Mandalo, 21 April 2026. Sebuah inisiatif inspiratif lahir dari kolaborasi antara UKM Mapala SIGINJAI UNJA sebagai organisasi pecinta alam memiliki kepedulian terhadap lingkungan dan HIMDAG Diploma III Agrobisnis memiliki keahlian dalam bidang pertanian dan pengelolaan usaha tani. Kedua organisasi ini bersepakat melakukan kolaborasi untuk praktek pertanian organik. Kolaborasi kedua organisasi ini melahirkan gagasan strategis untuk mengubah lahan semak belukar menjadi lahan produktif pertanian organik.

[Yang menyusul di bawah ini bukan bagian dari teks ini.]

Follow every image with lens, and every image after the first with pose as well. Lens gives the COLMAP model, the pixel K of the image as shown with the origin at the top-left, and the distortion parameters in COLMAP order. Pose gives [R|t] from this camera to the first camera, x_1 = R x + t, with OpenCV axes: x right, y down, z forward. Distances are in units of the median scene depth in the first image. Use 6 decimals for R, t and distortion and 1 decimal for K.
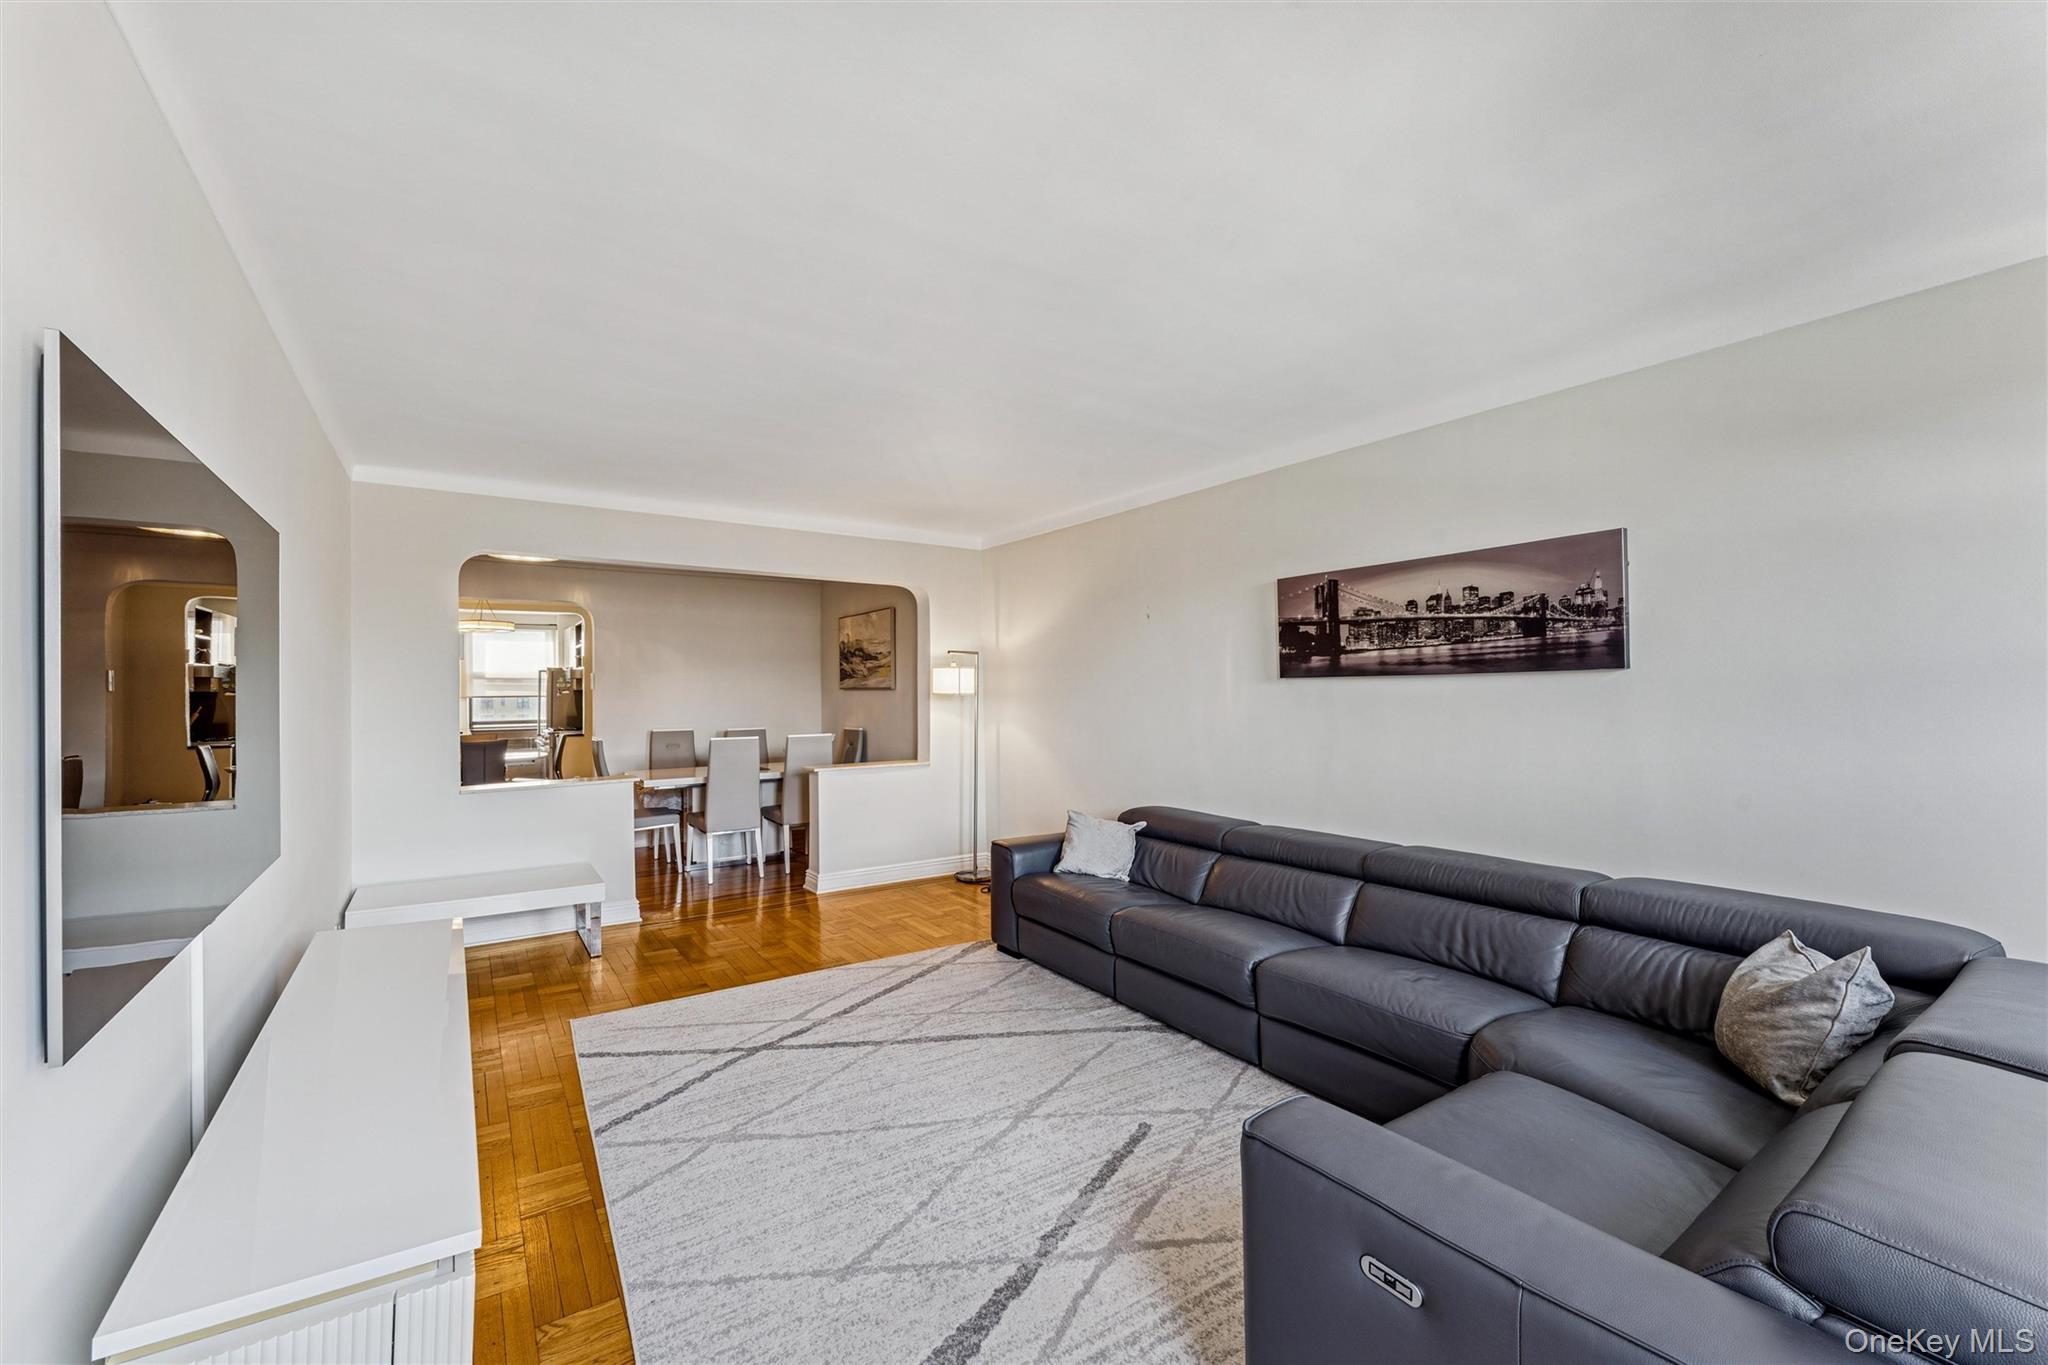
lens RADIAL K [[809.3, 0, 1004.3], [0, 809.3, 693.6], [0, 0, 1]] dist [-0.001223, -0.000208]
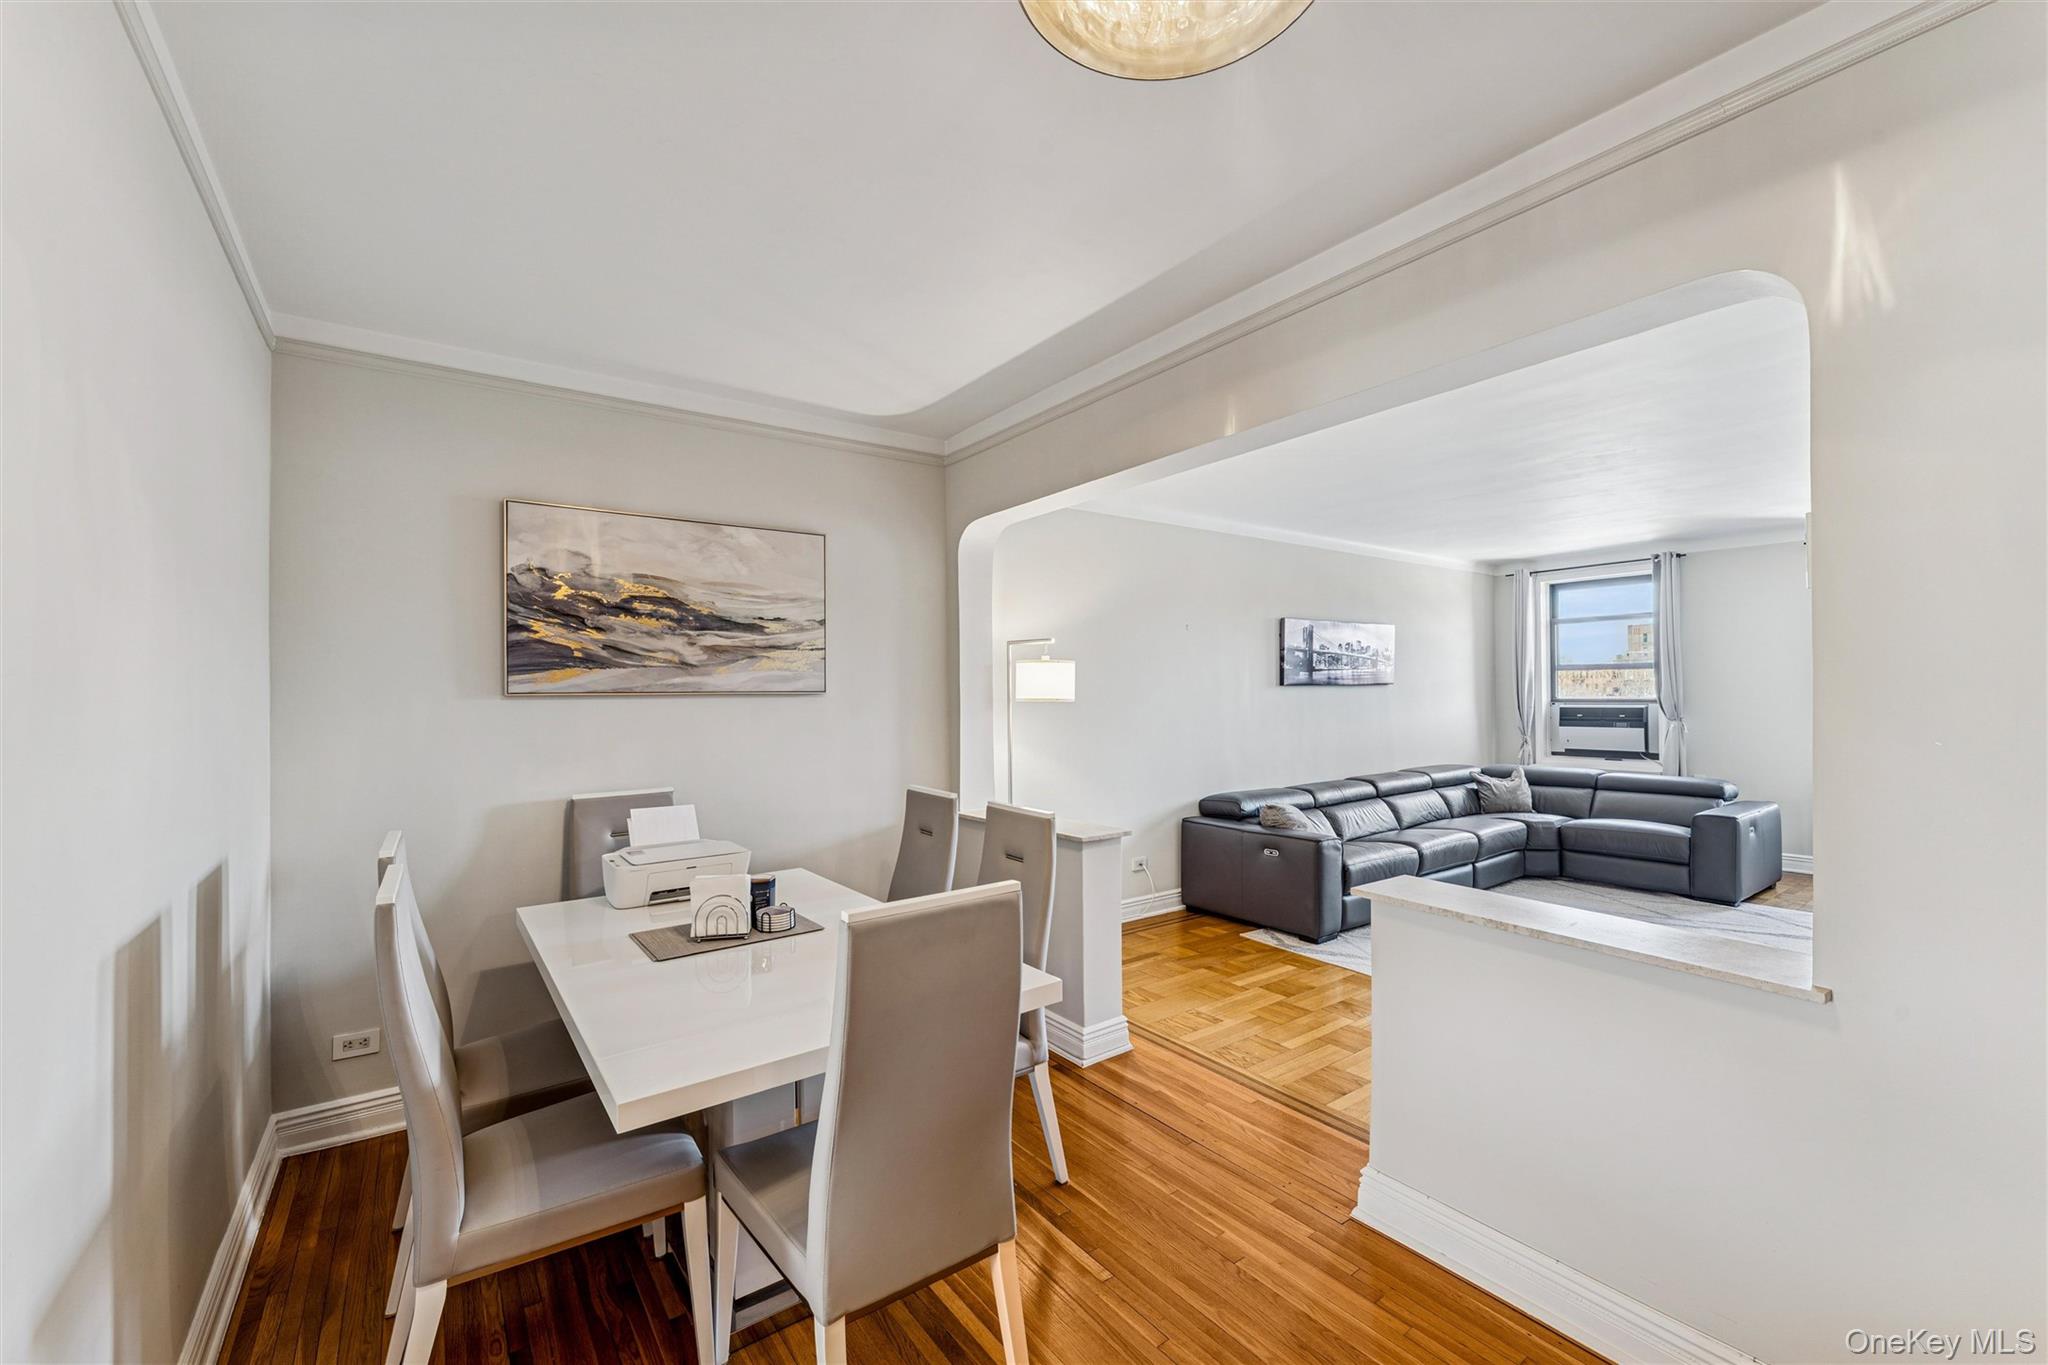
lens RADIAL K [[827.6, 0, 1039.1], [0, 827.6, 687.2], [0, 0, 1]] dist [-0.006025, -0.000140]
pose [[-0.049125, 0.010435, 0.998738, -1.302993], [0.011345, 0.999887, -0.009889, -0.006549], [-0.998728, 0.010845, -0.049237, 1.735622]]
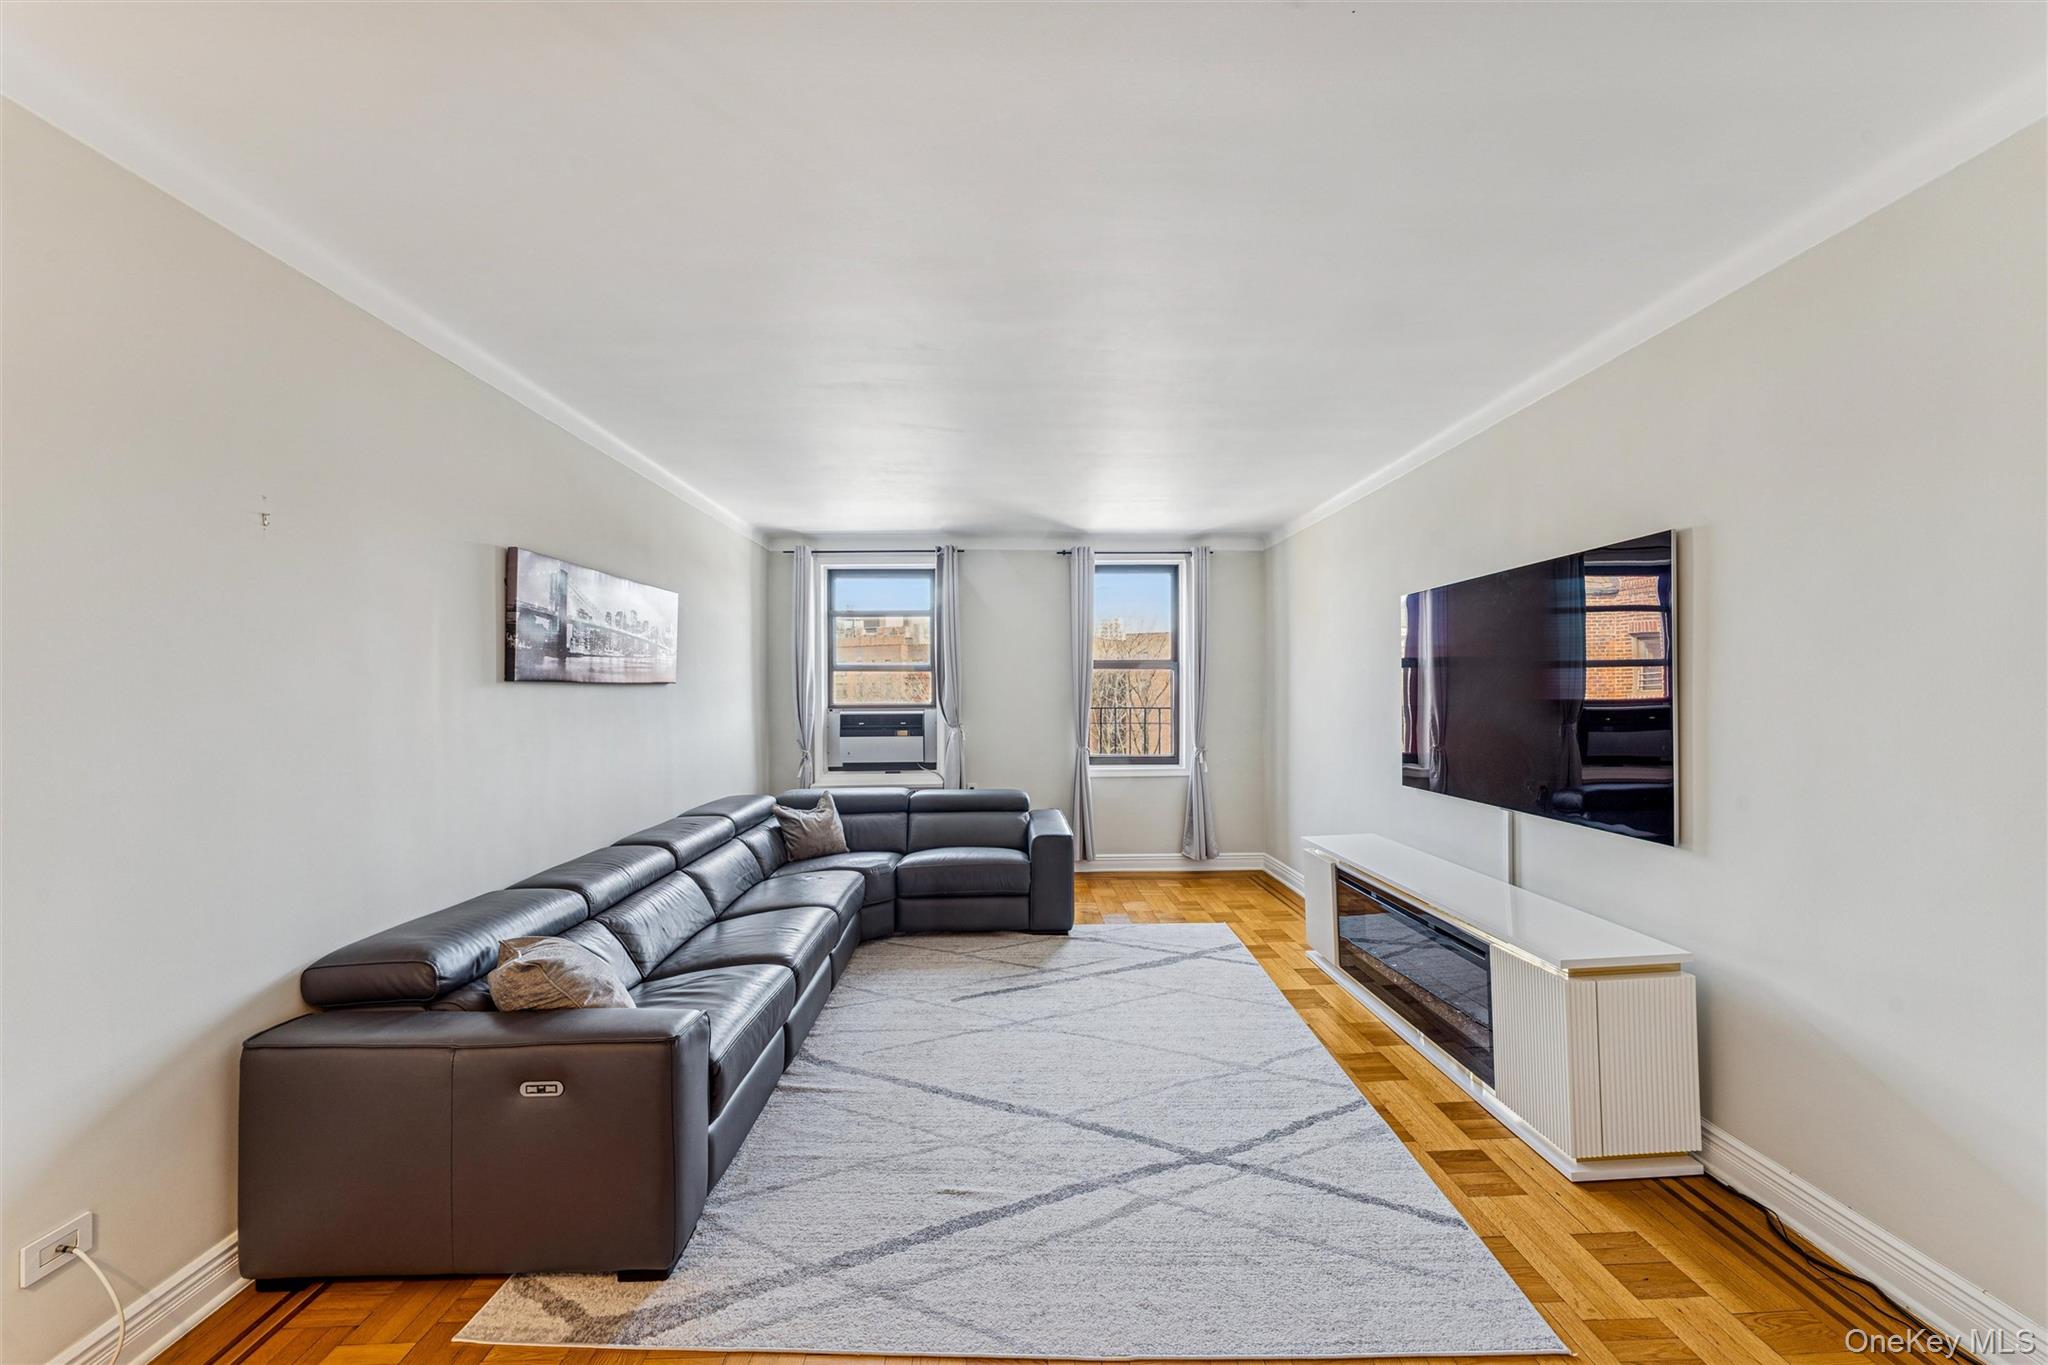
lens RADIAL K [[809.3, 0, 1004.3], [0, 809.3, 693.6], [0, 0, 1]] dist [-0.001223, -0.000208]
pose [[-0.832360, 0.006059, 0.554202, -0.510382], [0.008051, 0.999967, 0.001158, -0.005124], [-0.554177, 0.005426, -0.832381, 1.564488]]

Foto: Kondisi lahan semak belukar di sekitar Sekretariat Mapala Siginjai UNJA, HUMAS.
Pengolahan lahan dilakukan dengan traktor yang difasilitasi oleh Teaching Farm Fakultas Pertanian UNJA. Pengolahan lahan, untuk luas lahan 15 meter x 15 meter ini membutuhkan waktu selama satu jam.

Foto: Pengolahan lahan menggunakan traktor, HUMAS.
Setelah lahan dibersihkan, tim kolaborasi kemudian melakukan penataan lahan dengan membuat galangan-galangan, agar lahan siap ditanami. Pada areal lahan ini, terdapat dua puluh galangan yang semuanya akan dikelola bersama oleh UKM Mapala SIGINJAI UNJA dan Himpunan Mahasiswa Diploma III Agrobisnis.
Foto: Pembuatan galangan pada kebun kolaborasi, HUMAS.

Kolaborasi ini menjadi bukti nyata bahwa mahasiswa mampu menghadirkan solusi inovatif bagi lingkungan dan masyarakat. Lahan semak belukar yang dulunya terbengkalai kini siap menjadi kebun organik produktif, sekaligus laboratorium hidup bagi mahasiswa untuk belajar pertanian Berkelanjutan (HUMAS MAPALA SIGINJAI UNJA).